··· RECORDS FOR THE EXERCISE ···

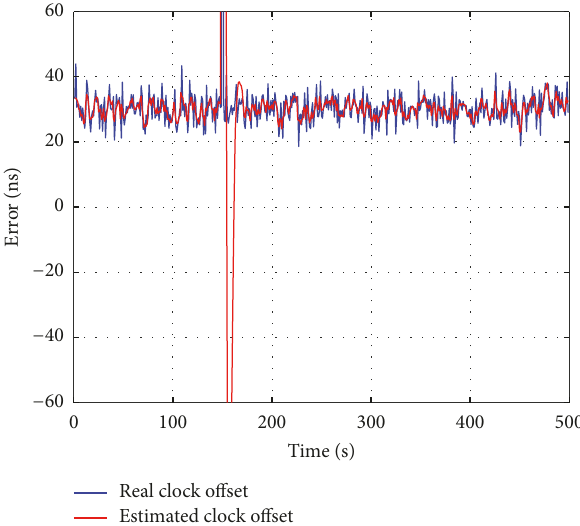
Figure 7: The relative clock offset with big disturbance by Kalman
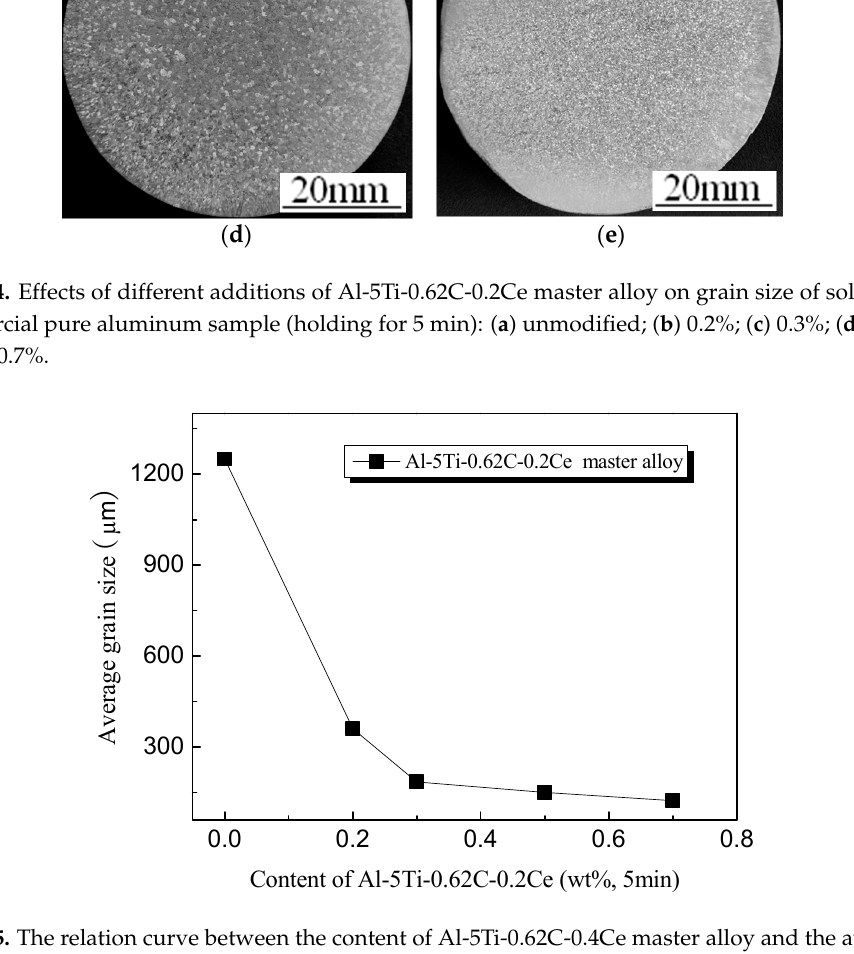
Figure 5. The relation curve between the content of Al-5Ti-0.62C-0.4Ce master alloy and the average size of solidified commercial pure aluminum samples.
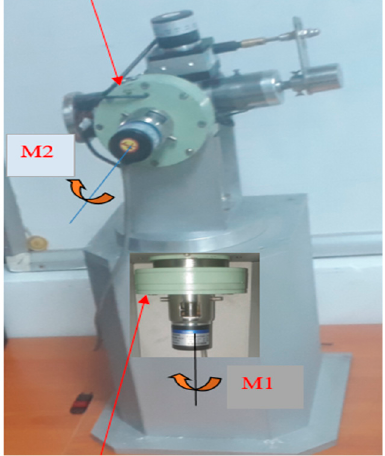
Figure 11. Assembly design of the linear MR brake.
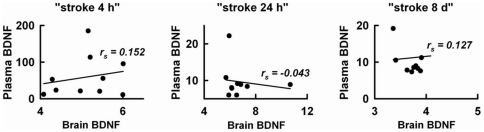
Scatter plot between individual levels of BDNF in plasma (ng/mL) and brains (mg/g) that were simultaneously measured 4 h, 24 h, and 8 d after embolization in the “stroke 4 h”, “stroke 24 h”, and “stroke 8 d” groups (10 rats per group), respectively, rs = Spearman's rank correlation coefficient.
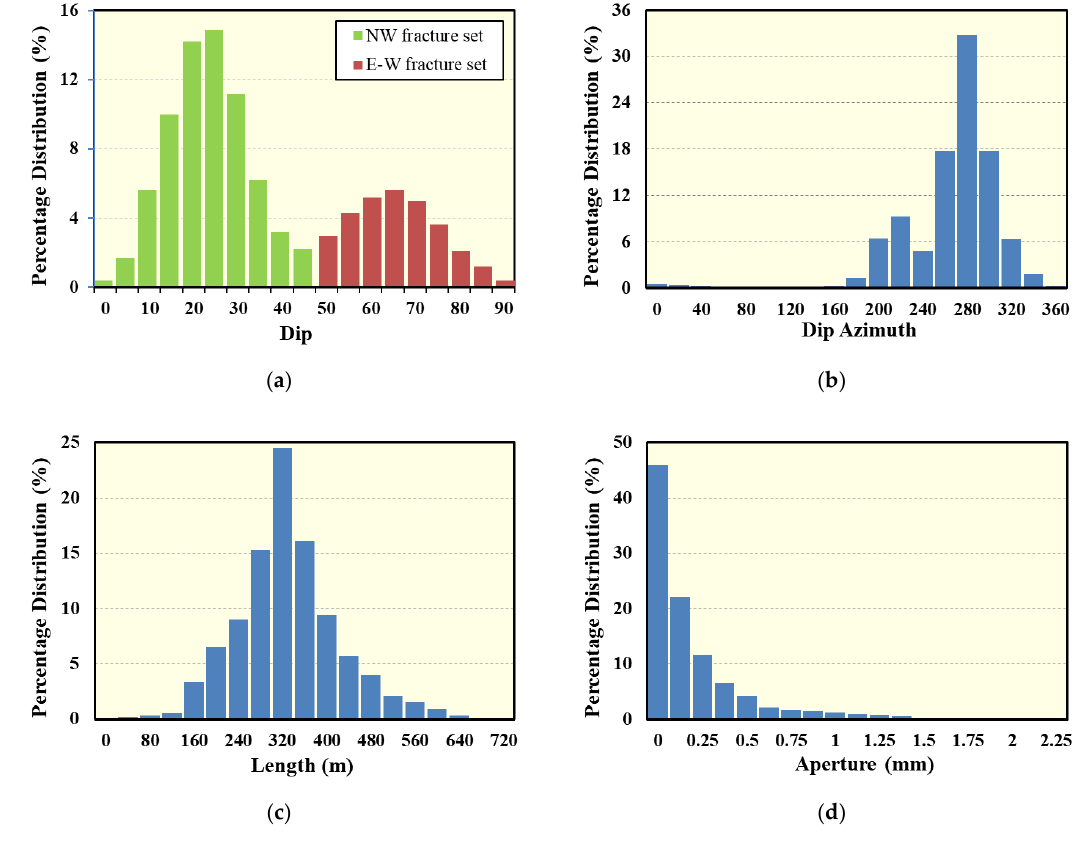
Figure 17. Histograms of Field DFN attributes: ( a ) dip angle; ( b ) azimuth; ( c ) fracture length; ( d ) fracture aperture.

···

→ TRY IT
Please give an exact copy of the lines from the line containing "Figure 5. The" through the end of the records above, pictures excluded.

→ EXPECTED ANSWER
Figure 5. The relation curve between the content of Al-5Ti-0.62C-0.4Ce master alloy and the average size of solidified commercial pure aluminum samples.
Figure 11. Assembly design of the linear MR brake.
Scatter plot between individual levels of BDNF in plasma (ng/mL) and brains (mg/g) that were simultaneously measured 4 h, 24 h, and 8 d after embolization in the “stroke 4 h”, “stroke 24 h”, and “stroke 8 d” groups (10 rats per group), respectively, rs = Spearman's rank correlation coefficient.
Figure 17. Histograms of Field DFN attributes: ( a ) dip angle; ( b ) azimuth; ( c ) fracture length; ( d ) fracture aperture.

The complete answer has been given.